• Что требуется: Какая опера Россини названа в тексте об осенних оперных премьерах как премьера Мариинского?

Нет оперного режиссера, который бы не утверждал, что ставит музыку, идет в решении сцены от композиторской партитуры, который не приносил бы ей клятву верности. Вот только спектакли получаются разные: и по подходам, и уж тем более по результатам.
Премьеры осени — «Манон Леско» Д. Пуччини и «Трубадур» Д. Верди в Михайловском, «Мадам Баттерфляй» Д. Пуччини в «Зазеркалье» и «Севильский цирюльник» Д. Россини в Мариинском — как нельзя лучше иллюстрируют те направления режиссуры, которые сформировались в современном театре. Характеризовать их можно по разным параметрам — по наличию более или менее явного режиссерского сверхсюжета, по степени свободы обращения с исходным материалом, установлению диалогических или игровых, линейных или контрапунктных взаимоотношений сцены и музыки.

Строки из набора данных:

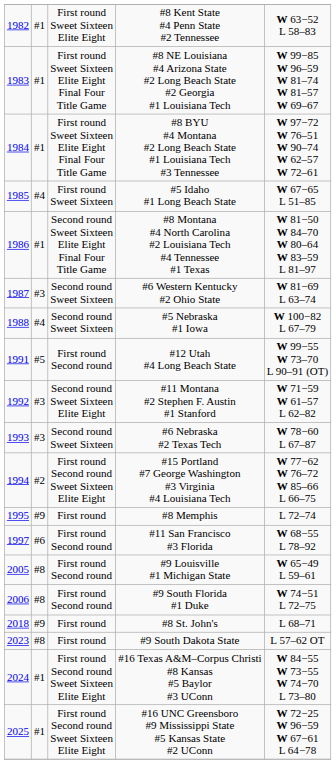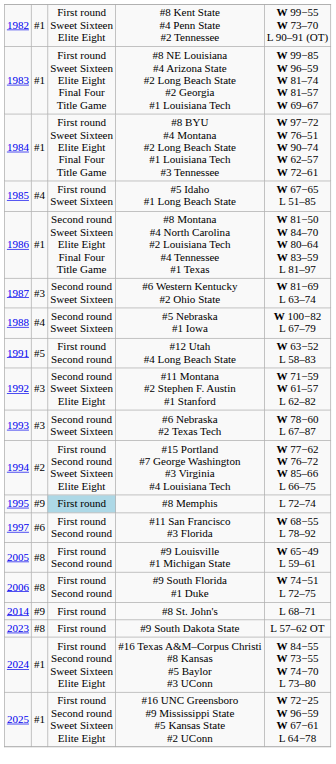#8 Kent State #4 Penn State #2 Tennessee | column 5: W 63−52 L 58–83 -> W 99−55 W 73–70 L 90–91 (OT)
#12 Utah #4 Long Beach State | column 5: W 99−55 W 73–70 L 90–91 (OT) -> W 63−52 L 58–83
#8 Memphis | column 3: no background -> lightblue background
#8 St. John's | column 1: 2018 -> 2014
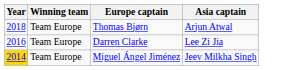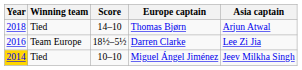+ column: Score | 14–10 | 18½–5½ | 10–10
Thomas Bjørn | Winning team: Team Europe -> Tied
Miguel Ángel Jiménez | Winning team: Team Europe -> Tied
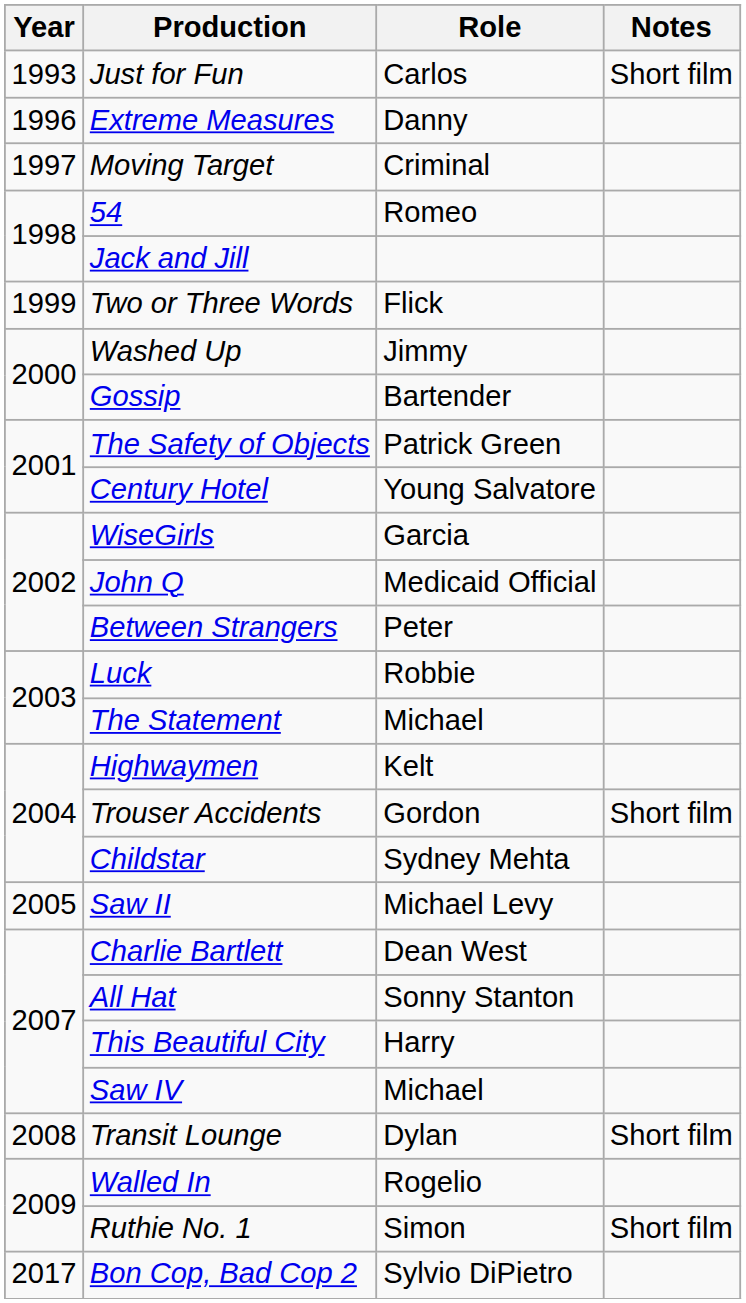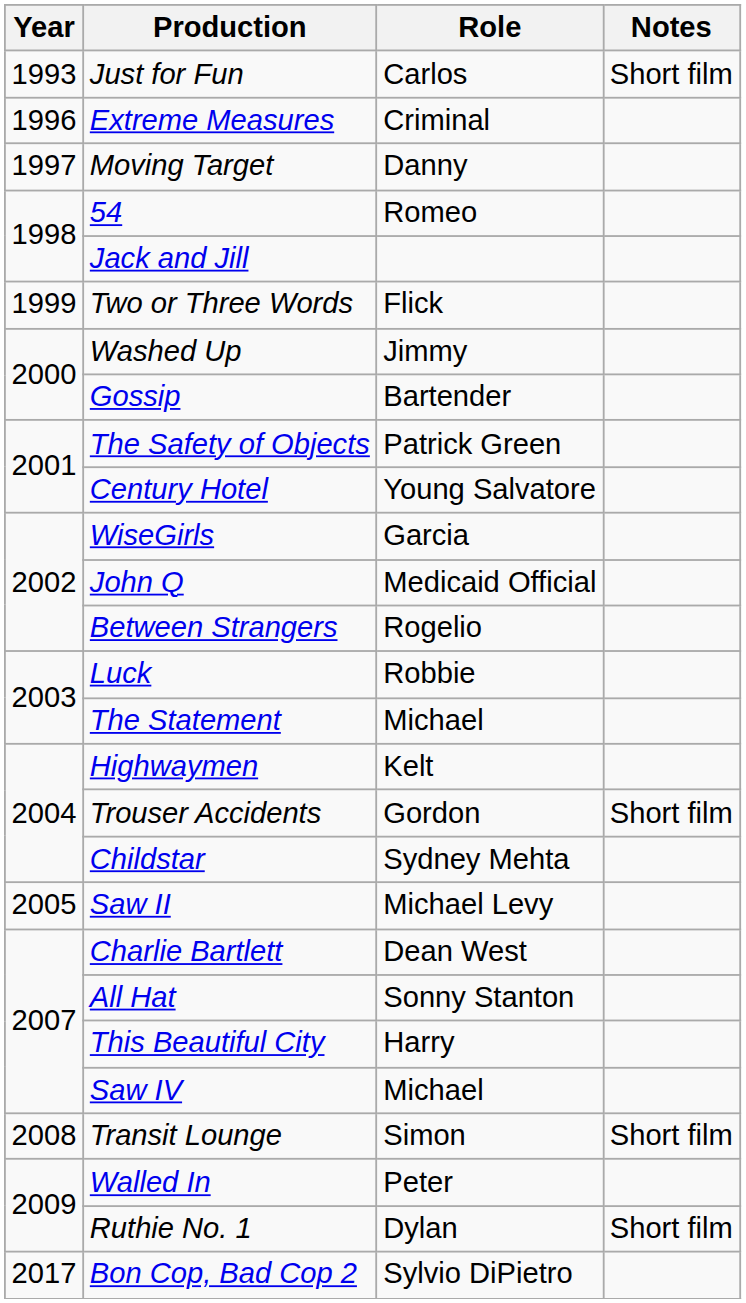Extreme Measures | Role: Danny -> Criminal
Moving Target | Role: Criminal -> Danny
Between Strangers | Role: Peter -> Rogelio
Transit Lounge | Role: Dylan -> Simon
Walled In | Role: Rogelio -> Peter
Ruthie No. 1 | Role: Simon -> Dylan
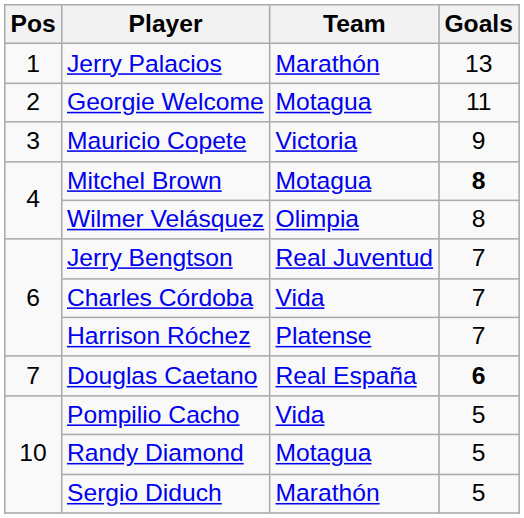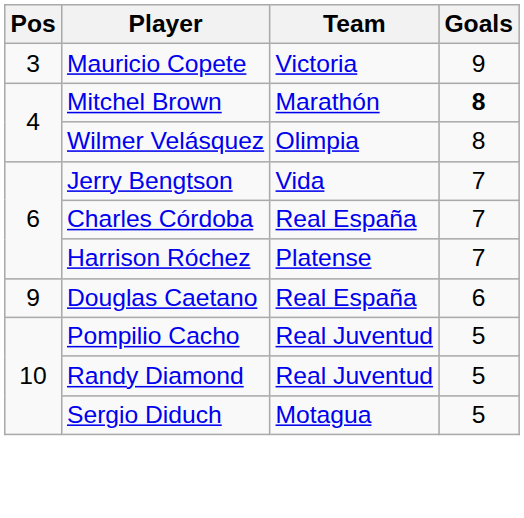- row: 1 | Jerry Palacios | Marathón | 13
- row: 2 | Georgie Welcome | Motagua | 11
Mitchel Brown | Team: Motagua -> Marathón
Jerry Bengtson | Team: Real Juventud -> Vida
Charles Córdoba | Team: Vida -> Real España
Douglas Caetano | Pos: 7 -> 9
Douglas Caetano | Goals: bold -> normal
Pompilio Cacho | Team: Vida -> Real Juventud
Randy Diamond | Team: Motagua -> Real Juventud
Sergio Diduch | Team: Marathón -> Motagua
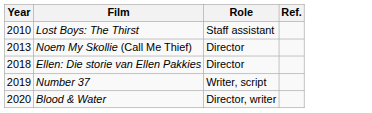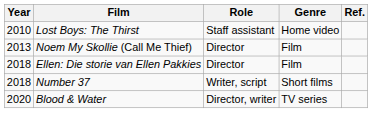+ column: Genre | Home video | Film | Film | Short films | TV series
Number 37 | Year: 2019 -> 2018
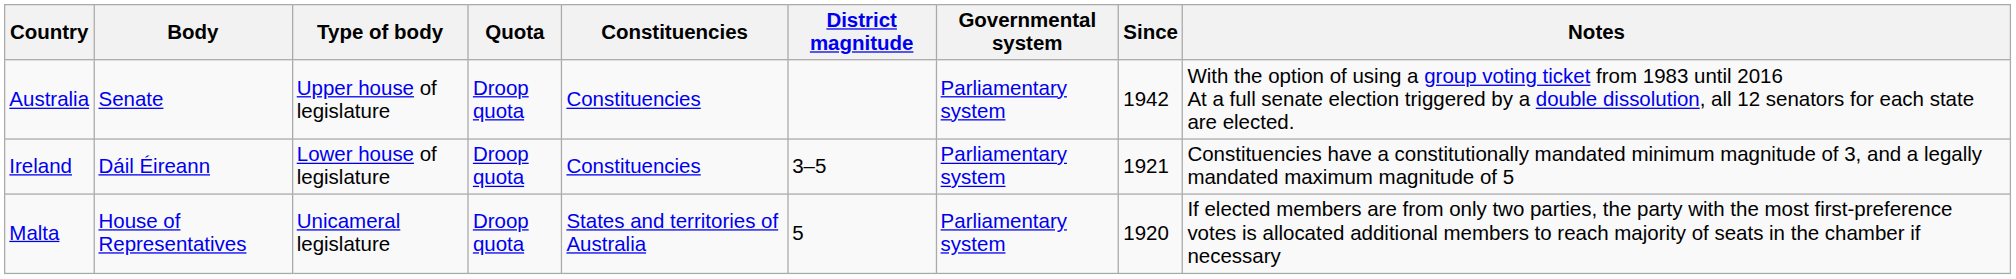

• Выполненное задание: «Севильский цирюльник».